VENEZIA – Rifiuti in strada a Venezia già la mattina di sabato 9 luglio a causa dell’assemblea dei sindacati dei netturbini. La città vive già una situazione tesa e lo sciopero previsto per mercoledì 13 e giovedì 14 luglio rischia di aggravare la situazione. I lavoratori della società Veritas scendono in piazza per chiedere il rinnovo del contratto di lavoro, scaduto ormai da 40 mesi.

Il quotidiano La Nuova Venezia scrive che lo sciopero, che era stato indetto per lunedì 11 e martedì 12 luglio, è stato rinviato al 13 e 14 per cercare una intesa:

“tra i punti più controversi, l’aumento dell’orario di lavoro settimanale da 36 a 38 ore, a fronte al pagamento del corrispettivo  di una mensilità in più.

Il prefetto Domenico Cuttaia, d’altra parte, aveva già annunciato la precettazione di 450 netturbini a Venezia, Murano e Burano, località balneari della provincia per il rischio concreto di  un’emergenza igienica, con il caldo di questi giorni. Cuttaia si era spinto a firmare un’ordinanza che intimava alle organizzazioni sindacali di posticipare lo sciopero a dopo il 15 settembre, ma a fronte dello slittamento dell’agitazione.

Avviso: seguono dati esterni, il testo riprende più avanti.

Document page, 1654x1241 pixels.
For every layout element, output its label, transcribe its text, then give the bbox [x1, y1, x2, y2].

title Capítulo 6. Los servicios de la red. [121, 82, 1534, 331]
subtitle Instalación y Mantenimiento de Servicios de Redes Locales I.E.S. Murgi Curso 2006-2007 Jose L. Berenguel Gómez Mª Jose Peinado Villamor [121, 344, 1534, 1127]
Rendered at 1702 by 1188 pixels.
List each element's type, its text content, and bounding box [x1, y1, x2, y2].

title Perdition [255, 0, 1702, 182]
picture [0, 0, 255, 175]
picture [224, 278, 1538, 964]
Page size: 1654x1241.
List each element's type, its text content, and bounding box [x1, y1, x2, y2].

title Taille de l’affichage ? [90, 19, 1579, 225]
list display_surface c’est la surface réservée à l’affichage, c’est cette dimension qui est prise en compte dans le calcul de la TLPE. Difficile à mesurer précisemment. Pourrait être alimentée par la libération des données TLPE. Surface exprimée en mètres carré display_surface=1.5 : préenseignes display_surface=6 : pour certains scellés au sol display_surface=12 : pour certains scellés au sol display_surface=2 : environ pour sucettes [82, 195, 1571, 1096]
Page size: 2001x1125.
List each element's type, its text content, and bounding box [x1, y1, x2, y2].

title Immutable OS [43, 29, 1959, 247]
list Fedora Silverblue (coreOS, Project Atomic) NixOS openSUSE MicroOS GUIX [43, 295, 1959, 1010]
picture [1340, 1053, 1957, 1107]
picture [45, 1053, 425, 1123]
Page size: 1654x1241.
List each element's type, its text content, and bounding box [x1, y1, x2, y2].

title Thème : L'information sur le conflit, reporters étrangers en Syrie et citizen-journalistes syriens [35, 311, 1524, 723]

Il prefetto aveva diramato una nota per spiegare la precettazione, “per evitare gravi pregiudizi ai diritti costituzionalmente garantiti della persona, tenuto conto che l’astensione si svolge a ridosso della domenica, in vista della Festa del Redentore, in un periodo di rilevante afflusso turistico e con temperature al di sopra delle medie stagionali, creerebbe gravi pregiudizi alla salute, all’igiene pubblica e al decoro ambientale, con possibili criticità sotto il profilo dell’ordine e della sicurezza pubblica”.